Amine 8 (483 mg, 800 μmol), acid 13 (308 mg, 800 μmol), EDC (161 mg, 840 μmol) and HOBT (113 mg, 840 μmol) and 2 chips of DMAP and were dissolved in CH₂Cl₂ (10 mL) and stirred at RT for 2 h. The reaction mixture was added to a column and chromatographed (2.5 × 20 cm, silica gel, CH₂Cl₂ (300 mL), 9/1 CH₂Cl₂/MeOH (300 mL), 4/1 CH₂Cl₂/MeOH (300 mL). The active fractions were combined and concentrated to a frothy glass to give 14 (560 mg, 72%). The hard glass was scraped out to give an orange powder (460 mg). TLC (9/0.9/0.1 CH₂Cl₂/MeOH/NH₃) R_f = 0.44; ¹H NMR (DMSO-d₆) δ 10.85 (s, 1H), 8.60 (br t, 1H), 8.40 (br t, 1H), 8.02 (br s, 4H), 7.92 (b s, 1H), 7.73 (d, J = 8.1 Hz, 1H), 7.55 (s, 1H), 7.27 (d, J = 8.1 Hz, 1H), 7.00 (d, J = 8.1 Hz, 1H), 6.88 (br t, 1H), 6.76 (s, 1H), 6.66 (d, J = 8.1 Hz, 1H), 3.47 (m, 20H), 3.19 (m, 1H), 3.12 (m, 1H), 2.90 (s, 2H), 2.67 (t, 2H), 2.52 (m under DMSO, 2H), 2.38 (s, 3H), 2.31 (s, 2H), 1.77 (m, 4H), 1.33 (s, 9H), 0.99 (s, 6H); HRMS (ESI) [M+H]⁺ calcd for C₅₁H₇₁N₈O₁₁, 971.5237; found 971.523575.

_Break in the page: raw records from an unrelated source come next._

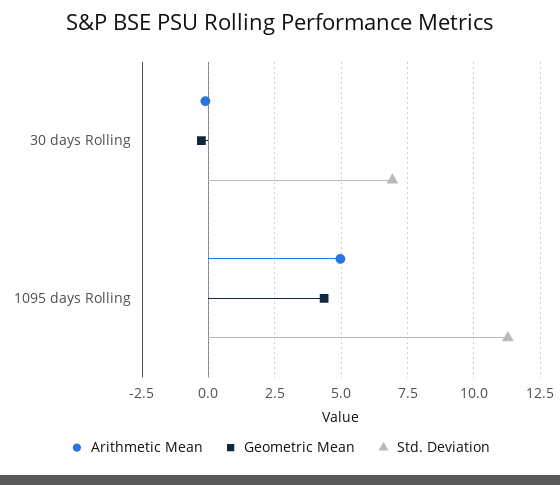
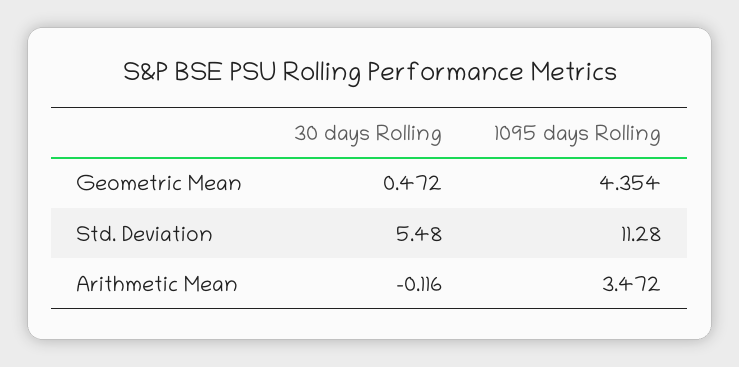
  {
    "Arithmetic Mean": {
      "30 days Rolling": -0.116,
-     "1095 days Rolling": 5
+     "1095 days Rolling": 3.472
    },
    "Geometric Mean": {
-     "30 days Rolling": -0.25,
+     "30 days Rolling": 0.472,
      "1095 days Rolling": 4.354
    },
    "Std. Deviation": {
-     "30 days Rolling": 7,
+     "30 days Rolling": 5.48,
      "1095 days Rolling": 11.28
    }
  }

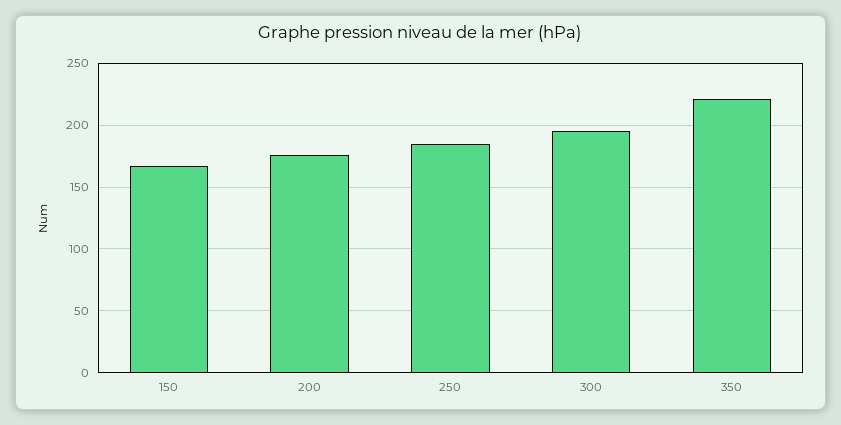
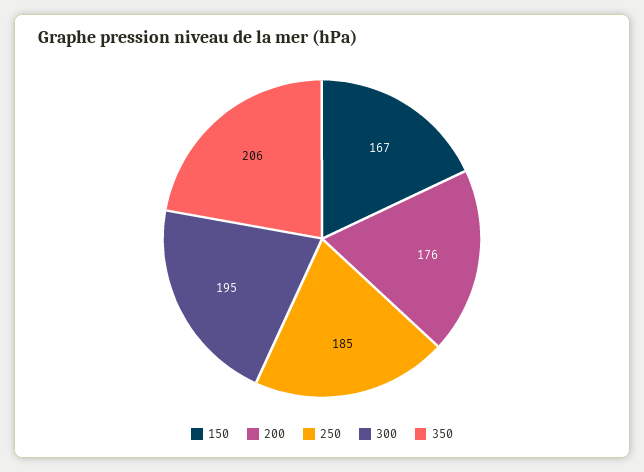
  {
    "150": 167,
    "200": 176,
    "250": 185,
    "300": 195,
-   "350": 220
+   "350": 206
  }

5.2. Resin Synthesis (GE Healthcare Instructions 71-7086-00 AFA)

Buffers and solutions

Swelling solution	1 mM HCl
Coupling buffer	0.1 M NaHCO3, 0.5 M NaCl, pH = 8.3
Capping solution	1 M ethanolamine
Low buffer	0.1 M AcOH/NaAcOH, 0.5 M NaCl pH = 4
High buffer	0.1 M TRIS-HCl, 0.5 M NaCl pH = 8
Storage buffer	0.1M KH2PO4, pH = 7.4 w/200 mg NaN3/L

Ligand 14 (25 mg 25.74 μmol) was dissolved in trifluoroacetic acid (1 mL). TLC (9/1/0.1: CH₂Cl₂/MeOH/NH₃) showed loss of starting material and formation of a lower product 12. The mixture was concentrated, then dissolved in ethanol (5 mL) and concentrated again. The residue was then dissolved in ethanol (5 mL) for addition to the resin.

In a big 275 mL column, CNBr-activated Sepharose™ 4B (25 g) was swelled in 1 mM HCl (450 ml) and then washed with 1 mM HCl (5 L). The resin was washed with coupling buffer (125 mL) and then slurried with coupling buffer (125 mL). The mixture was then treated with the linker-PEG-6 compound described above. The mixture was tumbled at RT for 4 h. The resin was then drained and washed with coupling buffer (5 × 125 mL), diluted with more coupling buffer (~125 mL) and treated with capping solution (2 mL) and rotated at RT for 2 h. The solution was drained and washed with 3 rounds of high buffer/low buffer (250 mL ea.) and finally washed with water (250 mL) and transferred in storage buffer (125 mL) to a bottle and stored at 4 °C.